◆ **WHAT NEEDS TO BE DONE**
Retype the stretch from the line containing "What is the difference" through the end of the rows, reproducing each line character for character.

◆ **GIVEN ENTRIES**
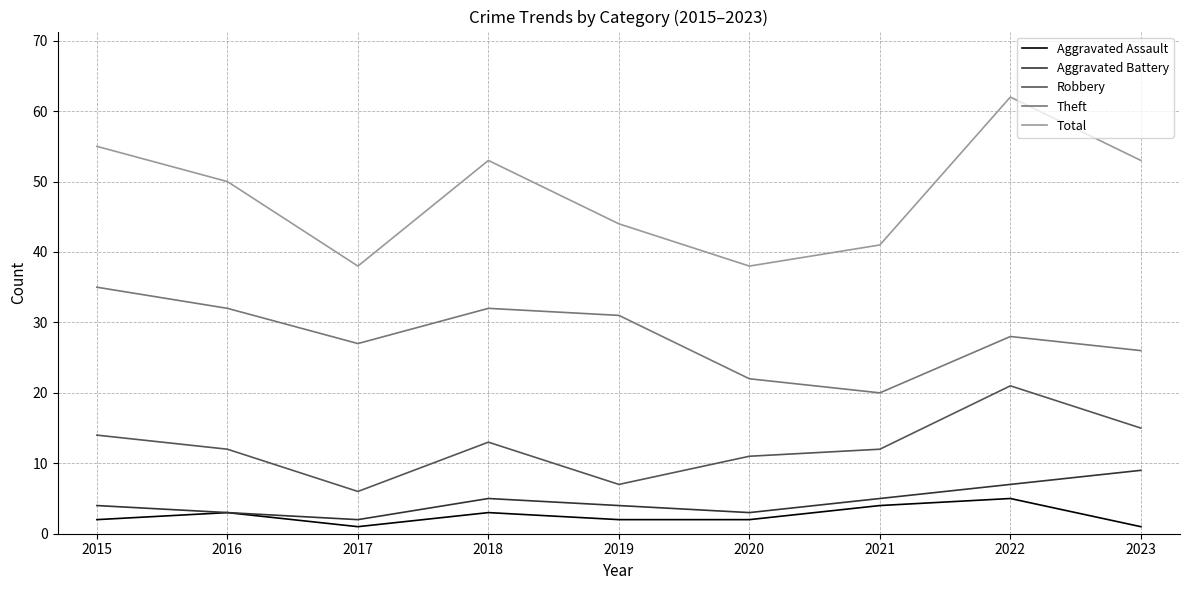

What is the sum of all Theft values?

253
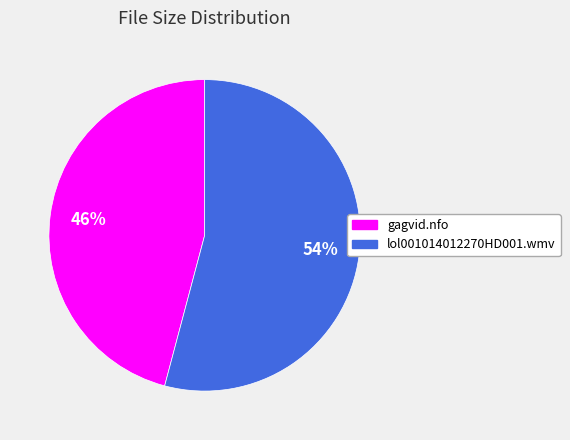

Count the number of slices in the pie.

2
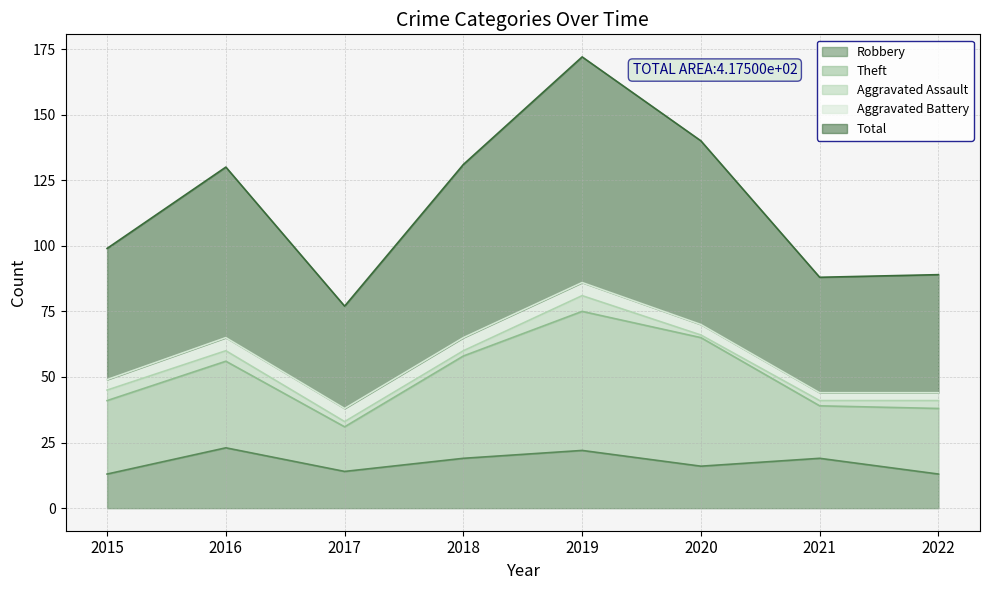

Is the value of Aggravated Battery at 2020 greater than the value of Aggravated Assault at 2016?

No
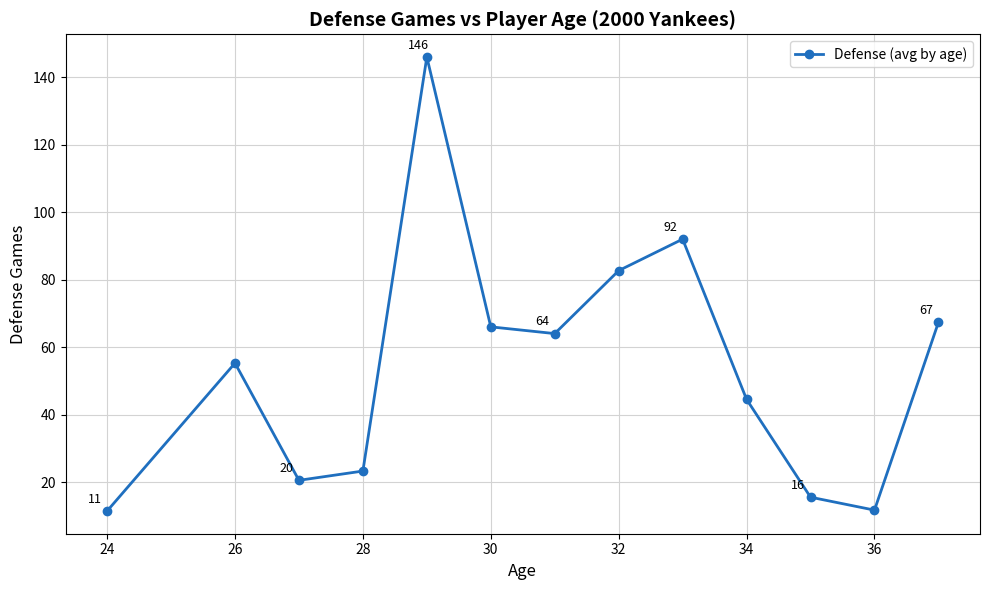

What is the value of the 3rd point from the left?

20.5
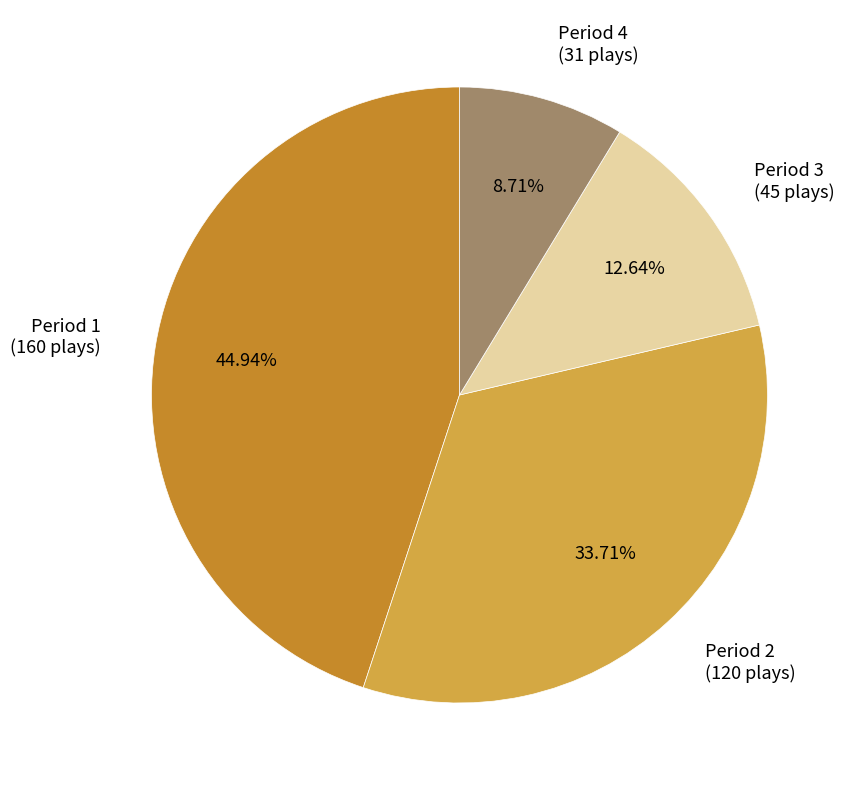

Between Period 2 (120 plays) and Period 4 (31 plays), which is larger?

Period 2 (120 plays)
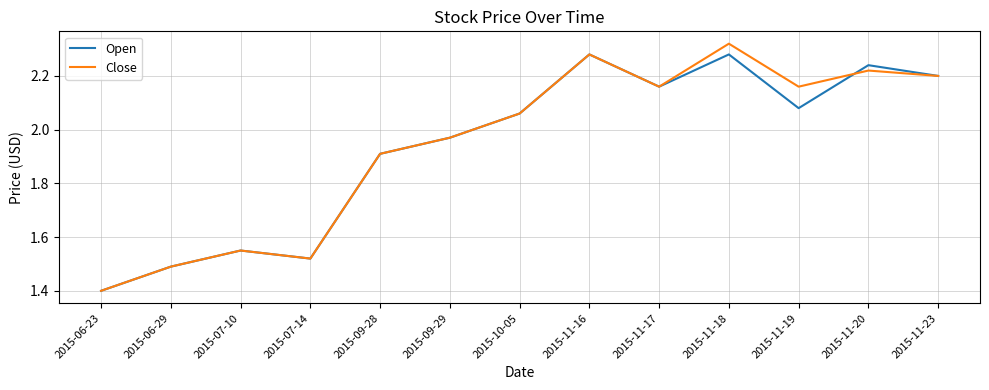

At how many categories does at least one series exceed 1?

13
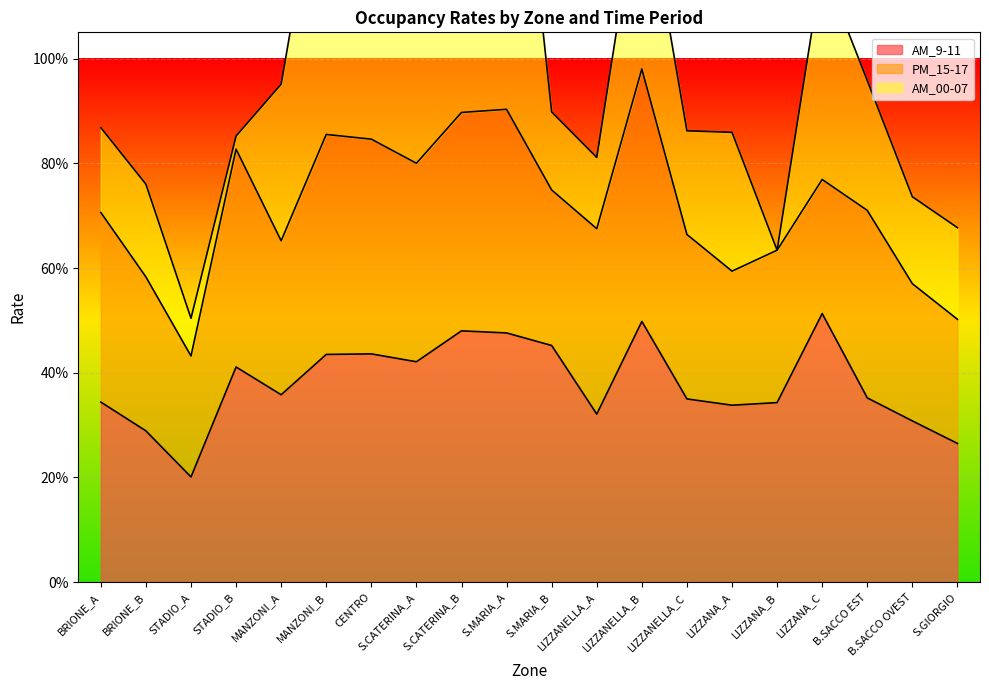

What is the difference between the maximum and minimum values in the AM_9-11 series?

0.3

◆ **OUTPUT OF THE EXERCISE**
What is the difference between the maximum and minimum values in the AM_9-11 series?

0.3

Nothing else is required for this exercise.